■ Aim of the exercise: The answer is the full set of records, given again exactly and without images.

Images with localized body landmarks:
((

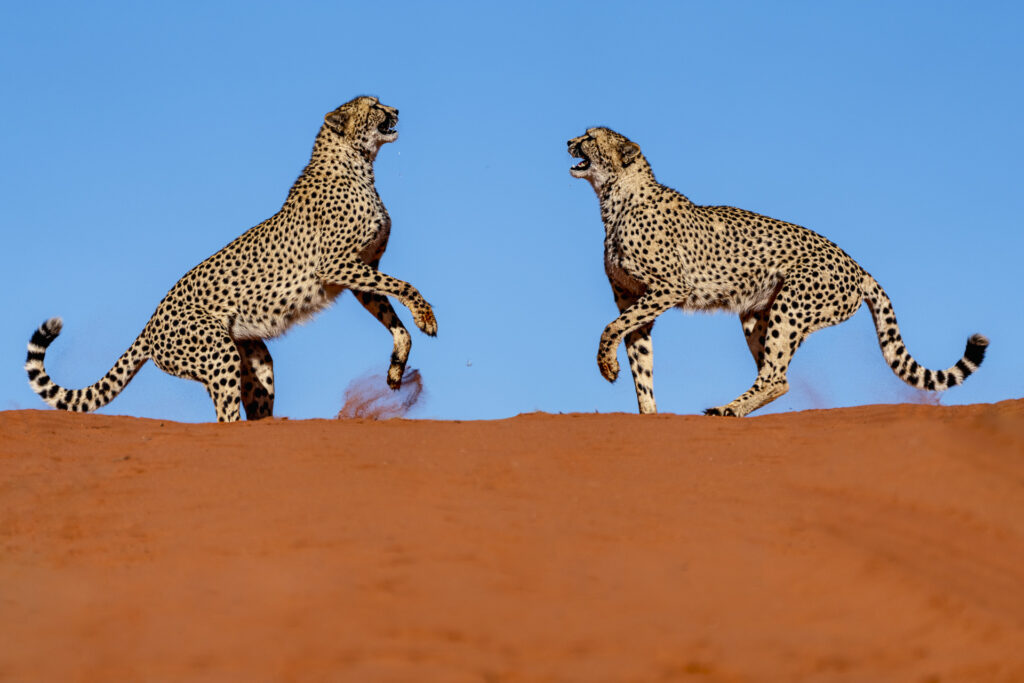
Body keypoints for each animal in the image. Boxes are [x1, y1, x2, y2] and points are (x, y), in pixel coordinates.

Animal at [27, 94, 436, 421]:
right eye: (374, 105)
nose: (396, 109)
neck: (357, 162)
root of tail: (152, 320)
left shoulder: (360, 272)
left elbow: (393, 317)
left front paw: (396, 368)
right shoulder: (337, 266)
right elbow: (406, 285)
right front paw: (427, 319)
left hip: (254, 357)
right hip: (218, 353)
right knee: (224, 417)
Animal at [573, 127, 987, 417]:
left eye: (590, 137)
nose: (568, 141)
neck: (614, 198)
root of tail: (856, 264)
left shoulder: (669, 288)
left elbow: (610, 328)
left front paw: (607, 365)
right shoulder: (634, 298)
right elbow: (641, 363)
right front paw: (648, 415)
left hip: (791, 306)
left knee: (776, 375)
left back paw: (728, 409)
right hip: (757, 313)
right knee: (776, 376)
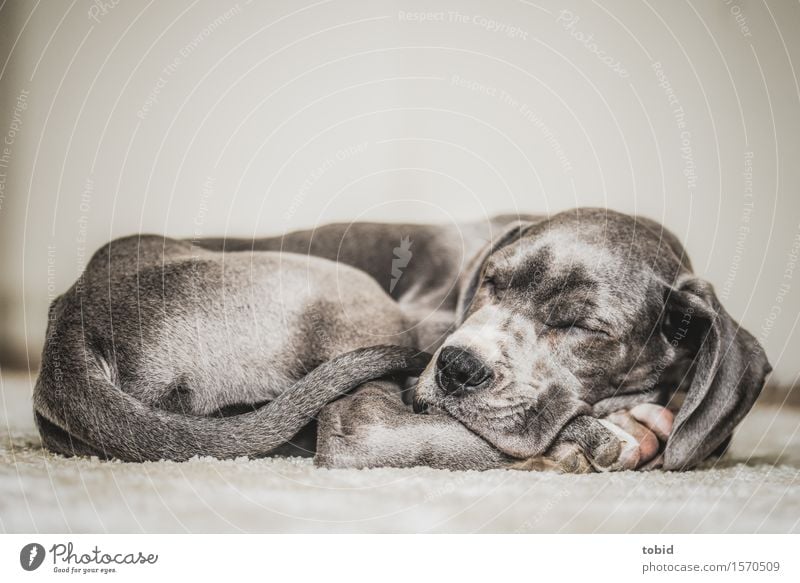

))

■ Answer area:
Body keypoints for each animal in the image. Boxes are [x1, y1, x2, y2] and points are (x, y), in pixel coordinates.

Animal at [27, 94, 436, 421]:
right eye: (374, 105)
nose: (396, 109)
neck: (357, 162)
root of tail: (152, 320)
left shoulder: (360, 272)
left elbow: (393, 317)
left front paw: (396, 368)
right shoulder: (337, 266)
right elbow: (406, 285)
right front paw: (427, 319)
left hip: (254, 357)
right hip: (218, 353)
right knee: (224, 417)
Animal at [573, 127, 987, 417]:
left eye: (590, 137)
nose: (568, 141)
neck: (614, 198)
root of tail: (856, 264)
left shoulder: (669, 288)
left elbow: (610, 328)
left front paw: (607, 365)
right shoulder: (634, 298)
right elbow: (641, 363)
right front paw: (648, 415)
left hip: (791, 306)
left knee: (776, 375)
left back paw: (728, 409)
right hip: (757, 313)
right knee: (776, 376)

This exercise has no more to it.